The Pressbox Blog: Inside the numbers as baseball hits the home stretch

The major league season has just kicked off , but William and Mary is nearing the homestretch of its 2012 campaign with a one-game hold on the final playoff spot in the CAA. With 12 conference games remaining — 16 games left overall — before the CAA Tournament, we break down the year that has been so far and what’s still to come as the Tribe attempts to make a post-season push.

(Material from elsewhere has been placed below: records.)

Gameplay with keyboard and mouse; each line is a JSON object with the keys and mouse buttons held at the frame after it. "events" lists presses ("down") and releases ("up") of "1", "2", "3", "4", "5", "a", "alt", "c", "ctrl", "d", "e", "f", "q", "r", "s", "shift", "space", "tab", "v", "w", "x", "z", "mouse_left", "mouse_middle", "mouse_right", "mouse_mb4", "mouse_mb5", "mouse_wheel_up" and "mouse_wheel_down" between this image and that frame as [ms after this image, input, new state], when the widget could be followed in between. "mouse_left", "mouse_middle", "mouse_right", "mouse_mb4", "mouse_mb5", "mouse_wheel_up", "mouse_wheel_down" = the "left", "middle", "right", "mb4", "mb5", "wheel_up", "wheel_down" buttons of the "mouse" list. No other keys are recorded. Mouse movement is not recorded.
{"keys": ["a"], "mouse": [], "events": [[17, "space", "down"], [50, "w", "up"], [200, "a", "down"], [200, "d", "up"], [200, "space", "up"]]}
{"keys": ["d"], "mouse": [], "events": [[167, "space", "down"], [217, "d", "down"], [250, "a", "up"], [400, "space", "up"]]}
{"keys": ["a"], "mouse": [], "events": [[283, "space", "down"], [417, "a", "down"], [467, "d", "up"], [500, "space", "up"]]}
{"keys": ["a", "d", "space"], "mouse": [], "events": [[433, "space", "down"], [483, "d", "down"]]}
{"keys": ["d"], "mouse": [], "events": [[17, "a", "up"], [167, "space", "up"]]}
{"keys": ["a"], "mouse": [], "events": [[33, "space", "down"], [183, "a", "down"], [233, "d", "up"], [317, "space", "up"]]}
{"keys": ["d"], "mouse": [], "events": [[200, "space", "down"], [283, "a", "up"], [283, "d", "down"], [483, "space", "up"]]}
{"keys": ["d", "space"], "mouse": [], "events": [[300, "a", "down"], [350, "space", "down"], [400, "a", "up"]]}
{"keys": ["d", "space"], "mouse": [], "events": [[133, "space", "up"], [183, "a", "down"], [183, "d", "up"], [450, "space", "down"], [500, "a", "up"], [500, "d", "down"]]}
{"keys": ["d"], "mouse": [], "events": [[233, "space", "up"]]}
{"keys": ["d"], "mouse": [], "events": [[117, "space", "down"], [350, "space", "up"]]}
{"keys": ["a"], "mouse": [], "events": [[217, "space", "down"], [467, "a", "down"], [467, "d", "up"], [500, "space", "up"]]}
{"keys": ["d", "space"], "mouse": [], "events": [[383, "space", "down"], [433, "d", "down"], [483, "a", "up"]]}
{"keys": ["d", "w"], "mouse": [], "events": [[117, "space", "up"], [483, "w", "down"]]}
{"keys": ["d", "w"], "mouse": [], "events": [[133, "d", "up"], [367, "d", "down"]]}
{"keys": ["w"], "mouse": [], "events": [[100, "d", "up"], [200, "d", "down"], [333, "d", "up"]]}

Home is where the heart is

Plumeri Park has been kind to head coach Frank Leoni’s squad this season, but the team’s play hasn’t travelled well. The Tribe holds a 16-6 record at home but is just 8-10 on the road. Some of that can definitely be attributed to the way non-conference schedules are typically organized, in which the team of lower stature usually travels — contrast the Tribe’s four-game home sweep of the New York Insititute of Technology with the way it dropped three straight in Gainesville against Florida. The College will have to find a way to win on the road with its last series of the year coming at second-place Hofstra and the CAA Tournament being held in Harrisonburg.

Closing time

Fans who don’t have the time for all nine and like to beat the traffic love this Tribe team. A late College lead has been good as gold all year, thanks in large part to junior closer John Farrell, who boasts a 1.71 ERA, 24 strikeouts to just seven walks, and leads the team with seven saves. The Tribe has an outstanding 22-2 record when leading after six innings and has lost just one game all season when leading through seven.

Power on the corners

When opponents scout the Tribe, their attention undoubtedly turns to the men on the corners. Sophomore third baseman Ryan Lindemuth has been knocking the cover off the ball all season, with a team-leading .358 AVG — good for eighth in the conference —  an outstanding .459 OBP, four home runs and 33 RBIs, a total only second to freshman first baseman Michael Katz. Slotted in the clean-up spot from opening day, Leoni has asked a lot of the rookie and he hasn’t disappointed, slugging his way to team-highs in home runs (8) and RBIs (42) while posting an impressive .311 AVG and a .534 SLG. He’ll have plenty of time to do so, but Katz could learn to develop more patience at the plate, having walked just 18 times with a .379 OBP — a number that becomes less impressive when considering his high average.

It’s all in the rotation

Anchored by senior righty Matt Davenport, the College features perhaps the best pitching staff in the conference. Davenport’s been lights-out all year, with a 1.80 ERA and an incredible .787 WHIP, but he’s hardly alone in that regard. The team’s 2.90 ERA is the lowest in the CAA and opponents’s .232 AVG against the Tribe is also the lowest number in the CAA.

Not quite elite

On paper, the College looks like it should be among the best in the conference in terms of record. But after nearing the peak on a few different occasions, the Tribe has been unable to truly get over the hump and position itself alongside the CAA’s elite ballclubs. Back in early April, the Tribe was rolling along on a four-game win streak — having recently taken two of three from fifth-placed Towson — entering a three-game homeset with Delaware, to whom the Tribe was tied in the standings. But the College has struggled to pull out close games all season — it’s 4-8 in one-run games and 1-3 in two-run games — and Delaware was no different, as the Blue Hens snatched two of three from the Tribe, 16-14 and 7-6. Then, just last weekend, the team fell in two of three to Georgia State, losing both games by just one run.

Looking ahead

The Tribe’s positioning could be drastically different when the regular season is said in done. Of its remaining four conference series, two will be against the top two squads in the league — May 10-12 at home against UNC-Wilmington and the season-ending road series with Hofstra. The College is within just two games of third-place George Mason, so plenty remains up for grabs, but those two series in particular will tell us exactly where this Tribe squad will — and should — stand.